Hotels and condominium complexes appear most often on the noncompliance list.
"(Pools are) not their primary focus," Arnold said.
Small whirlpools in the locker rooms at Good Shepherd's fitness center landed the facility on the list, hospital spokeswoman Ro Ostergaard said. A local construction permit has been issued for the repairs.
"They're just waiting to be scheduled," Ostergaard said.
The Grayslake area's Laremont School building is owned by the Special Education District of Lake County but leased to the Gurnee Park District. It's used for swim lessons, parks director Susie Kuruvilla said.
Kuruvilla insisted the pool is compliant. The required drain repairs were made about a year ago, she said.
Permits have been granted for the necessary improvements at East Aurora High, too, Arnold said.
Libertyville and Vernon Hills are the only active Lake County schools on the noncompliance list. District 128 administrators didn't learn of the deadline until this summer because of an internal communications breakdown, they've said.

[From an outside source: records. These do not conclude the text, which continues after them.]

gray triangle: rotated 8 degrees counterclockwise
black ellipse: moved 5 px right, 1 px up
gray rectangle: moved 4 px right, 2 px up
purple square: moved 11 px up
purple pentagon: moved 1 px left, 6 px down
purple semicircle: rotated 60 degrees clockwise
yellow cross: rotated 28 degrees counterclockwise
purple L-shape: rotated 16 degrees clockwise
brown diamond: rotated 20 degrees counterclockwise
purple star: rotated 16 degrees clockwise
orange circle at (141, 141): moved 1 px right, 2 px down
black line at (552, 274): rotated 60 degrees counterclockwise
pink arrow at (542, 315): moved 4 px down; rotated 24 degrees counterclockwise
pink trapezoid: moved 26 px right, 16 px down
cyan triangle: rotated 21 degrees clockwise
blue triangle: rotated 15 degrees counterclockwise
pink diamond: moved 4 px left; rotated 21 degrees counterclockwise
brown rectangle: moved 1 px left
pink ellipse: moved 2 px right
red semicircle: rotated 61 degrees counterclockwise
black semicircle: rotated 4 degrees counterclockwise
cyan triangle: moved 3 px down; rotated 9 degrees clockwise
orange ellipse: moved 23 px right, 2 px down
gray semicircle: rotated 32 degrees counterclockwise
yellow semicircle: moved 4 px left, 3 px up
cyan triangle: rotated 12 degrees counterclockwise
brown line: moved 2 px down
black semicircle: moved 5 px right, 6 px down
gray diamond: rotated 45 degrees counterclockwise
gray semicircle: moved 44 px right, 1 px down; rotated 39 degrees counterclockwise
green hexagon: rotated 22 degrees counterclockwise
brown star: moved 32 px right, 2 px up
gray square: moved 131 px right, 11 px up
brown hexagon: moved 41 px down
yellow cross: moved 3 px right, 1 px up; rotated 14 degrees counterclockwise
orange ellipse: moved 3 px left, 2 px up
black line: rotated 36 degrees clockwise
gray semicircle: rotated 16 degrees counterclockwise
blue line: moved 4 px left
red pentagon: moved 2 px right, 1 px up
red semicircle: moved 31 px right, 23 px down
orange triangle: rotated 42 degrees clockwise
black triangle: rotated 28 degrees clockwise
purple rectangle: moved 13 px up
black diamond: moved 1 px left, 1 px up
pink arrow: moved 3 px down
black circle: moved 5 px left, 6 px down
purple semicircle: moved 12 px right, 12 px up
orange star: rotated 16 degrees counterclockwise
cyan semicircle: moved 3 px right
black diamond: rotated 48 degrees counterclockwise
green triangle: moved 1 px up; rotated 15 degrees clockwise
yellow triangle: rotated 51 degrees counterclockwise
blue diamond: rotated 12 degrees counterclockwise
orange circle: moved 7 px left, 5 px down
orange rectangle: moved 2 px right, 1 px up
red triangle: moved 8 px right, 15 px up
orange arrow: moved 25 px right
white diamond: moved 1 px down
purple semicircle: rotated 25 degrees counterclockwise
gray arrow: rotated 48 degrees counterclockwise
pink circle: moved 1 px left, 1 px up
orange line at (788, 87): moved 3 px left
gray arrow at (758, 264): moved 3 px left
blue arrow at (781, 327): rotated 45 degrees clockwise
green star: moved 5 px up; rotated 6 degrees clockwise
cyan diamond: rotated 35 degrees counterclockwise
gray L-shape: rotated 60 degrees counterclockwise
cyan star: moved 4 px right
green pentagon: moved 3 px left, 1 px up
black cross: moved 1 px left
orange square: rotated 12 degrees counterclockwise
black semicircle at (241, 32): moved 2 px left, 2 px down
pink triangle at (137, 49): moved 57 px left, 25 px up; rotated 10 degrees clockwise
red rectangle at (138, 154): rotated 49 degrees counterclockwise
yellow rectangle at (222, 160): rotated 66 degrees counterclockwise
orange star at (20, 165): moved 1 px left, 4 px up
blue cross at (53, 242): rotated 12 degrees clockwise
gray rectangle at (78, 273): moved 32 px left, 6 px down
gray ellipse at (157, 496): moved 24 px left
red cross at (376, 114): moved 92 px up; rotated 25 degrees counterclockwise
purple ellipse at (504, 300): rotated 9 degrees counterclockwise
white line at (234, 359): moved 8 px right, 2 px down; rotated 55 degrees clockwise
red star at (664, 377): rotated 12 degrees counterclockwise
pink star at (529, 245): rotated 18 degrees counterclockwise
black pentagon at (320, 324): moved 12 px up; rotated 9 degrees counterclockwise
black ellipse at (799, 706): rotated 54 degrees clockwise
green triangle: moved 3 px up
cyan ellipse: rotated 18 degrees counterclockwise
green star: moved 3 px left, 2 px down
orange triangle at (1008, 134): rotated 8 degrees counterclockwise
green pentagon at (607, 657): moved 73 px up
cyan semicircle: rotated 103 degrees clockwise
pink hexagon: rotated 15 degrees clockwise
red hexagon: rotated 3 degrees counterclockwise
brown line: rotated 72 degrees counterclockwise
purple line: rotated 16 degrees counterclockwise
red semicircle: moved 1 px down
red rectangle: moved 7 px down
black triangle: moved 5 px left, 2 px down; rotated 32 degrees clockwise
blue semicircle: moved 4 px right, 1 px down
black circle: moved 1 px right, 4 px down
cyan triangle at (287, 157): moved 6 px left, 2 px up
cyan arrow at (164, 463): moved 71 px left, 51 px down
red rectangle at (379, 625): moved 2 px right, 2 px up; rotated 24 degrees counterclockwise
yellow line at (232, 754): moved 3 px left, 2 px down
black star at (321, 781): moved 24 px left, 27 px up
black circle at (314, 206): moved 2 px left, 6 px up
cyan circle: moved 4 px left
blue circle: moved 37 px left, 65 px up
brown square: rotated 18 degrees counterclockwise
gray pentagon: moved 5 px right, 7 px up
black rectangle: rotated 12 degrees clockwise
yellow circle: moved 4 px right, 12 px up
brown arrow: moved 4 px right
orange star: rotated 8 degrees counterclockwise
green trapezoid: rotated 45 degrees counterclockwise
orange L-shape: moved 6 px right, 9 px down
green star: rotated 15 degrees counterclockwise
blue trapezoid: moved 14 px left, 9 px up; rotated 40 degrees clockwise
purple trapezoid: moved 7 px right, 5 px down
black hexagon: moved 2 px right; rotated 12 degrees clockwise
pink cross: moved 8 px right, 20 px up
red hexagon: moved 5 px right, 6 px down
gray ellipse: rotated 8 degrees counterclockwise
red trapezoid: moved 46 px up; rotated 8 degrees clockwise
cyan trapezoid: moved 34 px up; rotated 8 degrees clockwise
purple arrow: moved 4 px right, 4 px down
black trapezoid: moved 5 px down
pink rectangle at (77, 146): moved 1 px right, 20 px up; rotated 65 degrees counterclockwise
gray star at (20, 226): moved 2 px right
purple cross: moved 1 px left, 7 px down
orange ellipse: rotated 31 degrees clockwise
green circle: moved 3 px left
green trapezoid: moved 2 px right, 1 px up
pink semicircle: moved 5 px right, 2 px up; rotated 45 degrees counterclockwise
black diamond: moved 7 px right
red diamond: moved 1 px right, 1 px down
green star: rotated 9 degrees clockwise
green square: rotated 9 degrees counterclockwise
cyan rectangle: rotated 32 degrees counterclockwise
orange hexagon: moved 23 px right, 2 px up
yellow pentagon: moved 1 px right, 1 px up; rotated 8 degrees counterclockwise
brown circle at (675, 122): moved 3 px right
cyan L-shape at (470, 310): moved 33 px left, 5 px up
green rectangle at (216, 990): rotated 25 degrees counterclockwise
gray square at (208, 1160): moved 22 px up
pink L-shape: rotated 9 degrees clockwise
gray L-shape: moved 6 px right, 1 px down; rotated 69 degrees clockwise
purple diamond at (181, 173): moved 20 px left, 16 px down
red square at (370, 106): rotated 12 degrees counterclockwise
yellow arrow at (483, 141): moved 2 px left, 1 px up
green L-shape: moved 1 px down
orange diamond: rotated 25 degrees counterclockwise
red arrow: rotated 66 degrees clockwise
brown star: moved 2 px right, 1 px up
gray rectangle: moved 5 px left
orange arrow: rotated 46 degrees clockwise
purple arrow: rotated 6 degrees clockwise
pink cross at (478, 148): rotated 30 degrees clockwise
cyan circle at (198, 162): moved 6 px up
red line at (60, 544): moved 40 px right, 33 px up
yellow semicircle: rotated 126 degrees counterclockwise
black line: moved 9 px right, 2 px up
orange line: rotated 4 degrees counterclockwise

Hundreds of students at both schools who were scheduled to swim this semester in physical education or lifeguard classes will have to participate in other activities, District 128 spokeswoman Mary Todoric said Monday.
The girls swim teams will practice at Mundelein and Stevenson high schools. All home meets have been relocated to the away teams' pools, she said.
Kristin Schrems, a senior and a captain on the Vernon Hills squad, said it's disappointing to not be able to compete in her home pool anymore.
Additionally, some teammates are concerned the schedule changes might affect how they compete at regional and state contests, performances that could impact college applications and scholarships, Schrems said.
"It definitely is weighing on most of us," she said.
The CATS Aquatic community swim team, which has activities at both schools, is affected, too. Members are swimming at other facilities, including Zion-Benton High School and Carthage College in Kenosha, Wis.
"Our club has been able to obtain alternate facilities to maintain our program, albeit at times and locations that are challenging for our swimmers and their parents," CATS Aquatic President Steven Marcus said in an email.
State lawmakers have lobbied the agency for extensions for District 128 and the other facilities, but those requests haven't been granted.
Noncompliant pools do not need to be drained, the health department's Arnold said. Forbidding entry to the pools is enough, she said.
"Sometimes a drained pool can be just as dangerous as a filled one," Arnold said.